The Delaware Supreme Court ruling

On appeal, the Delaware Supreme Court unanimously overturned the decision of the Court of Chancery and overturned Kind:

First of all, the Court held that the Kindexclusion in conflict with Tooleysimple two-part test to determine if a claim was derivative or direct. The Tooley the test focuses on (1) who suffered the alleged harm (the company or individual shareholders); and (2) who would benefit from any recovery or other remedy (the company or individual shareholders). To invoke a direct claim under Tooley, a shareholder must demonstrate that the damage suffered by the shareholder was
independent for any harm caused to society. Under the
Tooley test, dilution claims are derived because the harm, in this case, the issuance of shares to a controlling shareholder at an inadequate price flows to the company. Any harm caused to individual shareholders is only indirect through economic dilution and voting power proportional to their stake (and is not independent of the harm caused to the company). By canceling
Kind, the Delaware Supreme Court noted that although
Kind acknowledged that the company was harmed in the event of dilution, it nevertheless erroneously judged that the dilution by the majority shareholders created a separate and direct claim arising from this same transaction. The Court also noted that the
Kind the exclusion erroneously focused on the identity of the perpetrator – the majority shareholder – rather than on the identity of the injured party as required by the
Tooley.

Second, the Court noted that the Kindthe exception was superfluous. Other legal theories have provided shareholders with a basis for direct claims to address breaches of fiduciary duties in the context of the change of control (such as
Revlon claims to maximize the value of a transaction). What’s more, Kind created the potential practical problem of allowing two separate claimants (the company and the individual shareholder) to pursue the exact same recovery.

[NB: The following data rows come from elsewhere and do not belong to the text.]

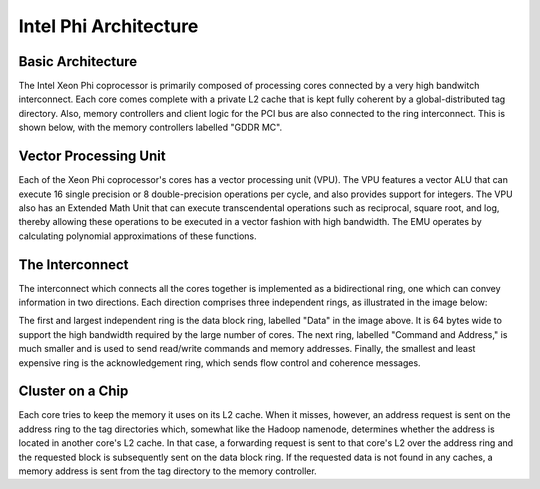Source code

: .. comment
   Much of this text is plagiarized from the Intel page describing the architecture, which is Copyright 2012 Intel Corporation.

Intel Phi Architecture
======================

Basic Architecture
------------------

The Intel Xeon Phi coprocessor is primarily composed of processing cores connected by a very high bandwitch interconnect. Each core comes complete with a private L2 cache that is kept fully coherent by a global-distributed tag directory. Also, memory controllers and client logic for the PCI bus are also connected to the ring interconnect. This is shown below, with the memory controllers labelled "GDDR MC".


.. image:: diagram.jpg


Vector Processing Unit
----------------------

Each of the Xeon Phi coprocessor's cores has a vector processing unit (VPU). The VPU features a vector ALU that can execute 16 single precision or 8 double-precision operations per cycle, and also provides support for integers. The VPU also has an Extended Math Unit that can execute transcendental operations such as reciprocal, square root, and log, thereby allowing these operations to be executed in a vector fashion with high bandwidth. The EMU operates by calculating polynomial approximations of these functions.

The Interconnect
----------------

The interconnect which connects all the cores together is implemented as a bidirectional ring, one which can convey information in two directions. Each direction comprises three independent rings, as illustrated in the image below:

.. image:: interconnect.jpg

The first and largest independent ring is the data block ring, labelled "Data" in the image above. It is 64 bytes wide to support the high bandwidth required by the large number of cores. The next ring, labelled "Command and Address," is much smaller and is used to send read/write commands and memory addresses. Finally, the smallest and least expensive ring is the acknowledgement ring, which sends flow control and coherence messages.

Cluster on a Chip
-----------------

Each core tries to keep the memory it uses on its L2 cache. When it misses, however, an address request is sent on the address ring to the tag directories which, somewhat like the Hadoop namenode, determines whether the address is located in another core's L2 cache. In that case, a forwarding request is sent to that core's L2 over the address ring and the requested block is subsequently sent on the data block ring. If the requested data is not found in any caches, a memory address is sent from the tag directory to the memory controller.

Third, the Court noted that it did not overturn the case law lightly. On the contrary, more than 15 years had passed since the
Kind decision. At that time, “the practical and analytical difficulties that courts encountered in applying
[Gentile] reflect a fundamental inapplicability. “

Conclusion

Although the Kind ruling created only a narrow exclusion for dilution claims involving majority shareholders, with the recent Delaware Supreme Court ruling overturning
Kind is likely to have a significant impact on how shareholders claim dilution claims in the future. Indeed, in many cases the Brookfield This decision will be decisive when a shareholder loses the right to assert a derivative claim after the merger because he no longer has a stake in the target company.

The content of this article is intended to provide a general guide on the subject. Specialist advice should be sought regarding your particular situation.